Destruction took away from Japan, and though people will indeed go to work rebuilding it, we should not dismiss their incalculable loss in our rush to find an economic upside. The people of Japan will be suffering from this “economic opportunity” for years to come.

Here are some ways to help them now.

Global Giving: Text JAPAN to 50555 to give $10
Samaritan’s Purse: Text SP to 85944 to give $10
Red Cross: Text REDCROSS to 90999 to give $10

  • Anonymous

    Liberals point of view? as long as its them and not us .

  • johnmurdoch

    I’ve worked in Japan, and maintained an apartment in suburban Tokyo for almost three years. I would make a very sharp distinction between this earthquake (and tsunami) in Japan, and the devastation in Haiti.

    Simply put, Haiti has been a desperately poor nation, utterly dependent upon foreign aid, since the day they won their “independence” from France in the early 1800s. Their culture reflects that–there is no shame in the president of Haiti putting out his hand, asking other nations for cash.

    Nothing–nothing–could be more disgraceful to the Japanese than to ask for money. Perhaps the only thing more horrifying than asking for money, would be to ask for money from “gaijin”–foreigners.

    I have walked through many of the coastal fishing towns of Japan, including several just south of the area flattened by the tsunami. These are towns that have long since been “hollowed out”–the young people have gone to university and moved to Tokyo (the Tokyo metropolitan area has a larger population than New York and New England combined), and for the most part it is only the elderly who were left behind.

    For those elderly who survived, it would be unimaginable to contemplate accepting charity. For the children and grandchildren of those elderly, it would be the epitome of disgrace to so neglect their elders as to leave them dependent upon faceless, nameless, godless gaijin (that would be us). This is the sort of monumental you-can-never-live-down-the-shame that causes Japanese to routinely jump in front of oncoming trains on the Yamanote Line.

    In a perverse way, this only makes it worse. There were lots of proud people on the Gulf Coast who may have balked at accepting charity–but recognized it as help from a neighbor, to be repaid when the next hurricane hit somewhere else. In Japan, the overwhelming sense of personal and family honor, and the overwhelming power of disgrace, will make any foreign attempts to help seem very futile.
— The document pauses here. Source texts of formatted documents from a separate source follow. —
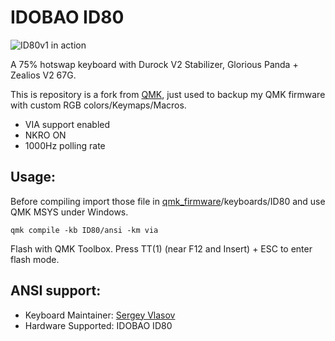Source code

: # IDOBAO ID80

![ID80v1 in action](https://i.imgur.com/8Ct49LW.gif)

A 75% hotswap keyboard with Durock V2 Stabilizer, Glorious Panda + Zealios V2 67G.

This is repository is a fork from [QMK](https://github.com/qmk/qmk_firmware), just used to backup my QMK firmware with custom RGB colors/Keymaps/Macros.
* VIA support enabled
* NKRO ON
* 1000Hz polling rate

## Usage:
Before compiling import those file in [qmk_firmware](https://github.com/qmk/qmk_firmware)/keyboards/ID80 and use QMK MSYS under Windows.

    qmk compile -kb ID80/ansi -km via

Flash with QMK Toolbox. Press TT(1) (near F12 and Insert) + ESC to enter flash mode.

## ANSI support:

* Keyboard Maintainer: [Sergey Vlasov](https://github.com/sigprof)
* Hardware Supported: IDOBAO ID80
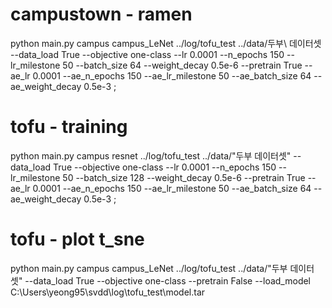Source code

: # campustown - ramen 
python main.py campus campus_LeNet ../log/tofu_test ../data/두부\ 데이터셋 --data_load True --objective one-class --lr 0.0001 --n_epochs 150 --lr_milestone 50 --batch_size 64 --weight_decay 0.5e-6 --pretrain True --ae_lr 0.0001 --ae_n_epochs 150 --ae_lr_milestone 50 --ae_batch_size 64 --ae_weight_decay 0.5e-3 ;

# tofu - training
python main.py campus resnet ../log/tofu_test ../data/"두부 데이터셋" --data_load True --objective one-class --lr 0.0001 --n_epochs 150 --lr_milestone 50 --batch_size 128 --weight_decay 0.5e-6 --pretrain True --ae_lr 0.0001 --ae_n_epochs 150 --ae_lr_milestone 50 --ae_batch_size 64 --ae_weight_decay 0.5e-3 ;

# tofu - plot t_sne
python main.py campus campus_LeNet ../log/tofu_test ../data/"두부 데이터셋" --data_load True --objective one-class --pretrain False --load_model C:\Users\yeong95\svdd\log\tofu_test\model.tar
    (I read an excellent article online–alas, I forget where–reporting that American navy helicopter pilots were very carefully ensuring that food and water they provided was being distributed by Japanese SDF (military) personnel–not by big, blond, blue-eyed gringos. Very, very smart.)

  • jjsmithers

    Well, I guess we are getting abetter understanding of how our country go into its current financial mess:

    A Huffpo clown suggests it is good that Japan’s economy gets taken down a notch, while Summers trots out the “broken window” theory, which never made any sense…that a broken window is beneficial to the economy…a new window gets sold, someone gets work installing it, etc.
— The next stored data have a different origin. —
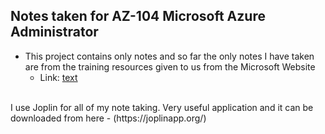 ## Notes taken for AZ-104 Microsoft Azure Administrator
- This project contains only notes and so far the only notes I have taken are from the training resources given to us from the Microsoft Website
    - Link: [text](https://learn.microsoft.com/en-us/training/courses/az-104t00)
<br>
I use Joplin for all of my note taking. Very useful application and it can be downloaded from here - (https://joplinapp.org/)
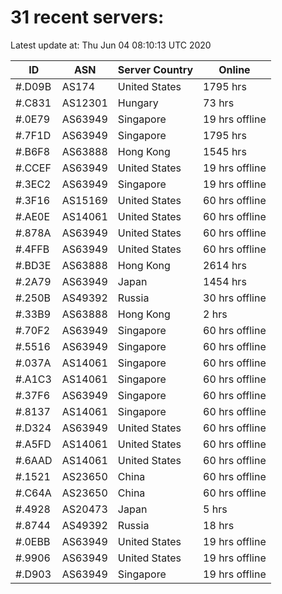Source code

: # 31 recent servers:

Latest update at: Thu Jun 04 08:10:13 UTC 2020

| ID | ASN | Server Country | Online |
| -- | --- | -------------- | ------ |
| #.D09B | AS174 | United States | 1795 hrs |
| #.C831 | AS12301 | Hungary | 73 hrs |
| #.0E79 | AS63949 | Singapore | 19 hrs offline |
| #.7F1D | AS63949 | Singapore | 1795 hrs |
| #.B6F8 | AS63888 | Hong Kong | 1545 hrs |
| #.CCEF | AS63949 | United States | 19 hrs offline |
| #.3EC2 | AS63949 | Singapore | 19 hrs offline |
| #.3F16 | AS15169 | United States | 60 hrs offline |
| #.AE0E | AS14061 | United States | 60 hrs offline |
| #.878A | AS63949 | United States | 60 hrs offline |
| #.4FFB | AS63949 | United States | 60 hrs offline |
| #.BD3E | AS63888 | Hong Kong | 2614 hrs |
| #.2A79 | AS63949 | Japan | 1454 hrs |
| #.250B | AS49392 | Russia | 30 hrs offline |
| #.33B9 | AS63888 | Hong Kong | 2 hrs |
| #.70F2 | AS63949 | Singapore | 60 hrs offline |
| #.5516 | AS63949 | Singapore | 60 hrs offline |
| #.037A | AS14061 | Singapore | 60 hrs offline |
| #.A1C3 | AS14061 | Singapore | 60 hrs offline |
| #.37F6 | AS63949 | Singapore | 60 hrs offline |
| #.8137 | AS14061 | Singapore | 60 hrs offline |
| #.D324 | AS63949 | United States | 60 hrs offline |
| #.A5FD | AS14061 | United States | 60 hrs offline |
| #.6AAD | AS14061 | United States | 60 hrs offline |
| #.1521 | AS23650 | China | 60 hrs offline |
| #.C64A | AS23650 | China | 60 hrs offline |
| #.4928 | AS20473 | Japan | 5 hrs |
| #.8744 | AS49392 | Russia | 18 hrs |
| #.0EBB | AS63949 | United States | 19 hrs offline |
| #.9906 | AS63949 | United States | 19 hrs offline |
| #.D903 | AS63949 | Singapore | 19 hrs offline |

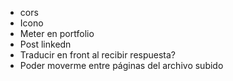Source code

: - cors
- Icono
- Meter en portfolio
- Post linkedn
- Traducir en front al recibir respuesta?
- Poder moverme entre páginas del archivo subido
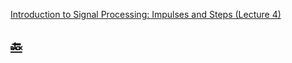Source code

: [Introduction to Signal Processing: Impulses and Steps (Lecture 4)](https://youtu.be/f0DI8GHTfNI)




## [:back: ](../#round_pushpin-signal-processing-an-introduction)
    In either case, just hike the theory up a notch or two and see if that benefits anyone…will the US benefit from not having a robust trading partner ? How does tourism fare ? In a world economy, with so many intertwined business relationships, the damage gets spread across many countries, and businesses outside of Japan also take some hard hits. (Will GE or other nuclear power businesses benefit from no new nuke plants ?)

    As for Summers and the “broken window” theory, why not just level some major cities in the US and then rebuild them ? If destuction is good for GDP, let’s go nuts and send GDP to the moon.

    The next time you see a financial headline “How Did We Get Here ?”… we got here through insane financial theories (Everybody should own a home, whether they can afford it or not).

  • lukuj

    Where are all the Hollywood types that quickly emerged after Katrina and Haiti with telethons, concerts, etc. to raise money? With the exception of Sandra Bullock, who donated a large sum, I have heard very little. Could it be that the victims this time are not African-American and thus not worthy of help?

  • Jess81

    Applause. There’s something quite evil about calculating political gain from that much pain.